The Hollow always surprises.
A narrow trail that dipped down into a slim valley led out to a field of carnage, one I was well-familiar with.
I’d seen plenty of similar sights during the Great War, although I admit I wasn’t expecting to see such a one in the Hollow.
The stench of death was ripe, and it was accompanied by the skittering of feet. I couldn’t see any corpses, but that wasn’t a surprise. There could be hundreds half-buried in the churned earth past the tank. Thousands just below the surface.
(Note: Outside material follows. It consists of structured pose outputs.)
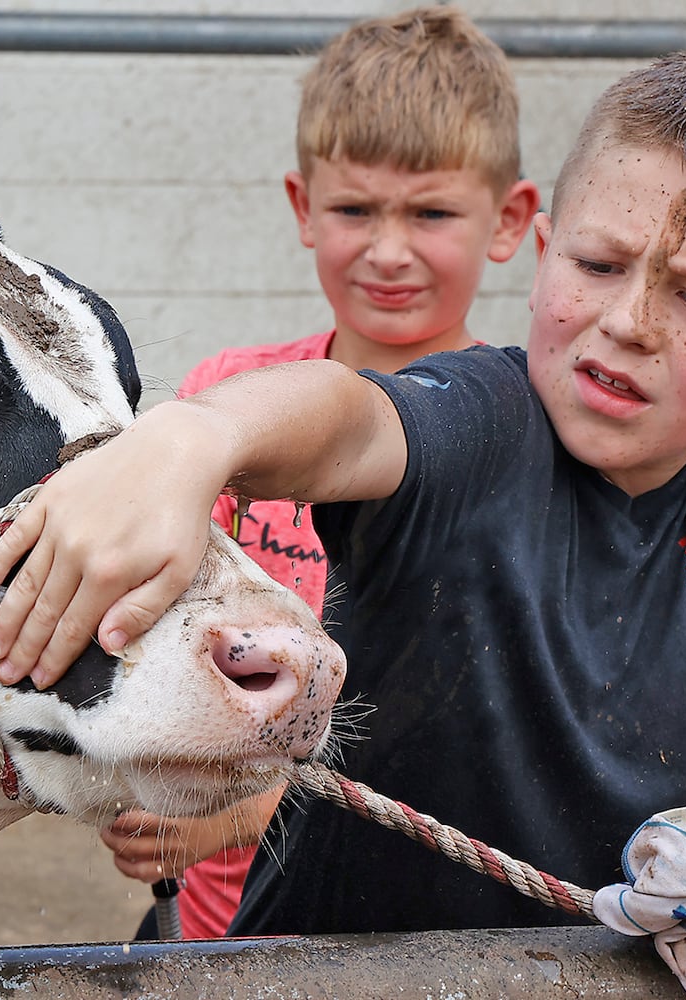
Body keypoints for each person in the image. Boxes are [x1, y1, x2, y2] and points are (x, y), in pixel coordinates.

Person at [0, 49, 686, 971]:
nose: (630, 322)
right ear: (544, 250)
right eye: (599, 264)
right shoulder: (488, 413)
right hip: (331, 971)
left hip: (619, 972)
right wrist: (186, 441)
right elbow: (353, 416)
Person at [96, 5, 541, 939]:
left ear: (508, 220)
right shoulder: (227, 405)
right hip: (215, 933)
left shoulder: (524, 442)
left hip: (401, 938)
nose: (387, 250)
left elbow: (461, 741)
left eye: (430, 212)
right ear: (304, 208)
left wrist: (240, 813)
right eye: (354, 209)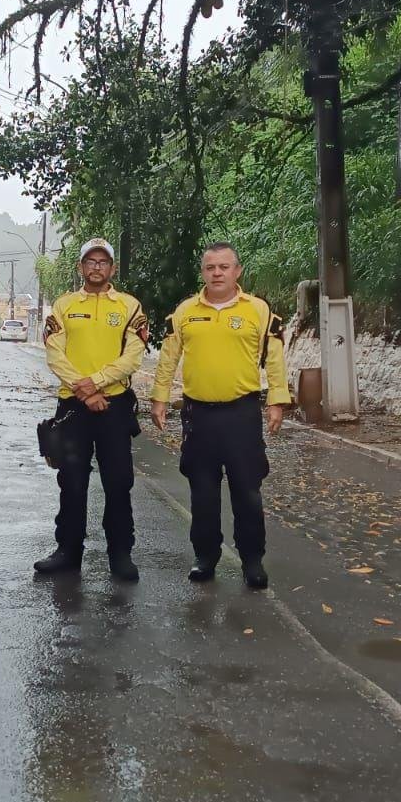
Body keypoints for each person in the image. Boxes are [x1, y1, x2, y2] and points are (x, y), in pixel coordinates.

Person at [149, 242, 290, 590]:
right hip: (199, 416)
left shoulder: (258, 310)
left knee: (247, 489)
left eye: (224, 267)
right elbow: (168, 357)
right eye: (210, 267)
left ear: (237, 271)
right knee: (203, 491)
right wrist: (160, 397)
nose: (217, 273)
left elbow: (274, 358)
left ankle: (252, 559)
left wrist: (277, 400)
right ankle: (205, 556)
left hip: (241, 414)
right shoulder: (185, 312)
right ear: (203, 272)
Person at [34, 238, 148, 582]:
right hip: (73, 408)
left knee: (118, 482)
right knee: (72, 481)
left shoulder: (129, 306)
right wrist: (84, 392)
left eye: (103, 262)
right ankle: (67, 551)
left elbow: (133, 356)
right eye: (90, 261)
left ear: (112, 269)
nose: (96, 267)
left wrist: (95, 383)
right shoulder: (64, 306)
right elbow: (55, 353)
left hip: (114, 406)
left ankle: (120, 555)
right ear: (81, 267)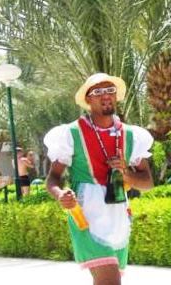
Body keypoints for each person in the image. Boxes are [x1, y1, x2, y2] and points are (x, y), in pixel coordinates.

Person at [44, 73, 154, 285]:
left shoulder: (131, 135)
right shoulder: (71, 133)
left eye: (110, 90)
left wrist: (126, 173)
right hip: (87, 214)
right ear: (88, 99)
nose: (106, 96)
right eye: (98, 91)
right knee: (110, 280)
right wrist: (60, 194)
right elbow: (53, 178)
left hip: (119, 215)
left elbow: (147, 182)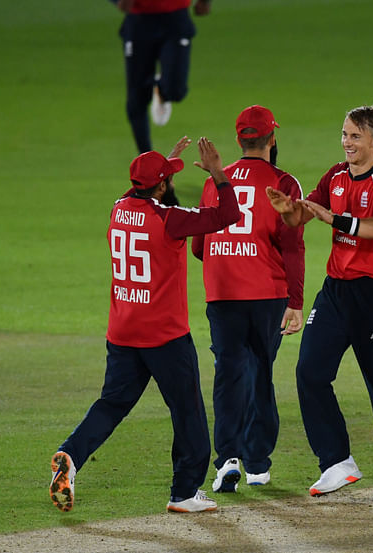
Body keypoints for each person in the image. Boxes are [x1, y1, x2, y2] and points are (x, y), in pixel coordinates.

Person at [49, 137, 241, 513]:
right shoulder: (170, 220)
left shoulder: (118, 209)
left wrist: (160, 168)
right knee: (188, 413)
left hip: (122, 333)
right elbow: (227, 215)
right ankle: (184, 492)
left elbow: (136, 196)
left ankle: (70, 456)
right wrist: (218, 172)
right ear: (162, 186)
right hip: (165, 337)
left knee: (112, 403)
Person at [266, 106, 373, 501]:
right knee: (310, 372)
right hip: (336, 292)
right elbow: (305, 215)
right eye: (344, 135)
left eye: (354, 136)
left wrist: (336, 219)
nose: (346, 142)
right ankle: (337, 462)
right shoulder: (334, 175)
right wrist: (289, 212)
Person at [191, 105, 305, 493]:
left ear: (239, 139)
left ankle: (227, 460)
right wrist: (296, 299)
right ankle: (257, 463)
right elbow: (293, 246)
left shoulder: (214, 182)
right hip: (266, 293)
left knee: (228, 373)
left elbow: (198, 247)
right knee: (260, 372)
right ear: (272, 139)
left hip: (222, 292)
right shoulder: (284, 182)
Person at [111, 0, 212, 153]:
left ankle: (161, 89)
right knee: (136, 99)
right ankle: (146, 160)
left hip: (175, 18)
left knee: (176, 90)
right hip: (138, 22)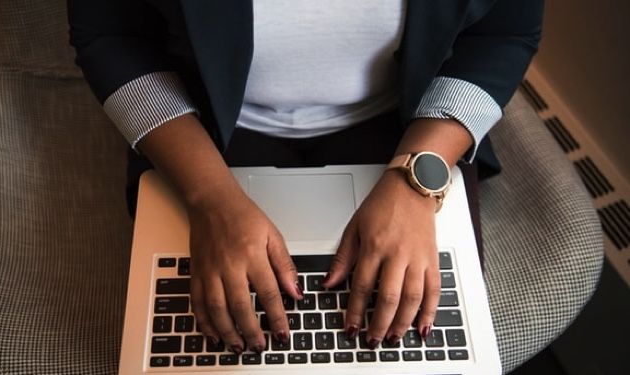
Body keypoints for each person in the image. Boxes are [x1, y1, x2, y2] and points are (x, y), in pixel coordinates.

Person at [68, 0, 543, 355]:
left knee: (414, 349)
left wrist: (415, 181)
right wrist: (210, 196)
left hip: (409, 119)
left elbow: (503, 34)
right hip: (204, 123)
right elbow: (109, 34)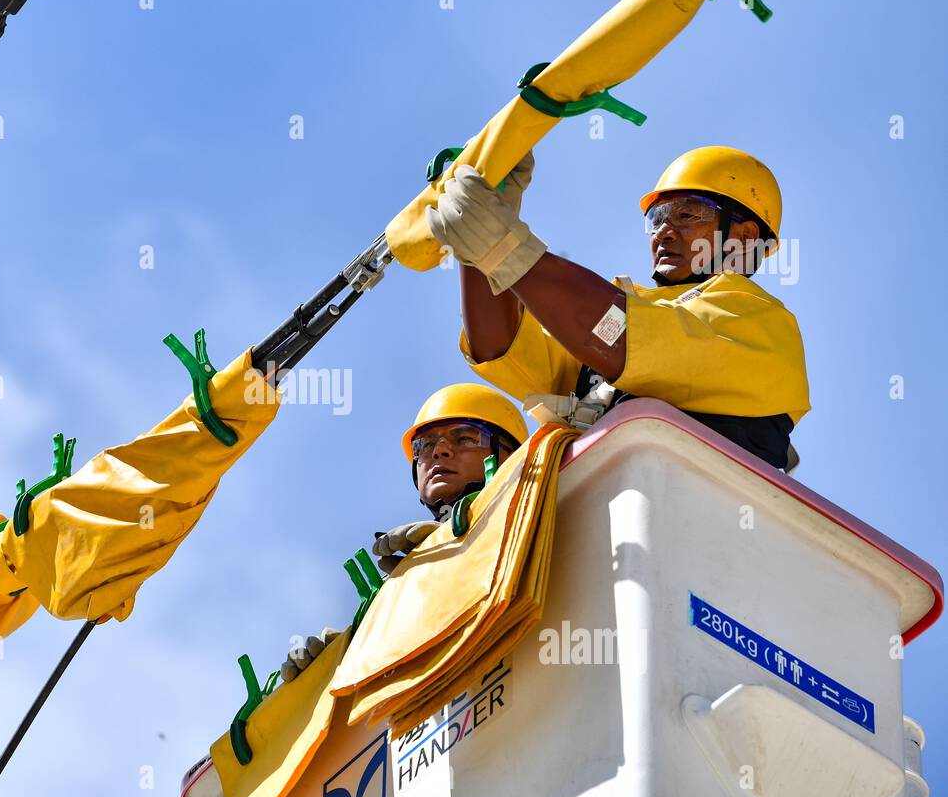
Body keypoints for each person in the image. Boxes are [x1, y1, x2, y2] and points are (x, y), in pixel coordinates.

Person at [432, 146, 809, 471]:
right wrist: (477, 247)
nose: (663, 232)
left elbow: (618, 335)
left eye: (687, 215)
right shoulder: (627, 318)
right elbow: (499, 346)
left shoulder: (761, 322)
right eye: (657, 219)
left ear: (744, 236)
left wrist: (503, 248)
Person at [279, 383, 527, 681]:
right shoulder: (408, 573)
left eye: (465, 438)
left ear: (510, 454)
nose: (440, 451)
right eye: (424, 446)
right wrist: (346, 655)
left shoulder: (544, 508)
The sound of feet was familiar, too.
A black head with bright eyes and twitching whiskers popped up from the tank and peered at me.
It was the biggest damned rat I’d ever seen.
I suspect it might have been as tall as myself if it stood on its hind legs. The thing opened its mouth, and yellow teeth, broken and chipped, could be plainly seen.
As I watched, it crawled out of the tank and in its forepaw was a battered brass horn.
I drew my Colt and thumbed the trigger back.
The rat snarled at me, brought the horn up to its muzzle and blared out a note even as the slug from my Colt tore its throat out. The rat slumped down, blood pumping from the wound as the horn clattered down the tank’s side.
The earth rumbled beneath my feet, and all about me, the earth twisted and roiled as rats by the hundreds broke free. Noses twitched as they smelled the fresh blood of their comrade, and they drew forth bayonets and long knives.
My pleasure at seeing them without firearms was short-lived.
A rattle of chains caught my ear, and when I turned to look, I saw a team of rats maneuvering a 75mm cannon into position.
As the bladed rats raced towards me, I gunned down the artillery team.
But it was only the briefest of respites.
Another crew leaped up to take their place, and I was forced to move backward, firing as I went.
The rats tried to rush me, seeking to overwhelm me with their numbers.
The Colts thundered.
The rats soon stumbled over their own dead, and I retreated into the valley, pausing long enough to gun down the few rats ambitious enough to follow.
It was time to find another way to my mother.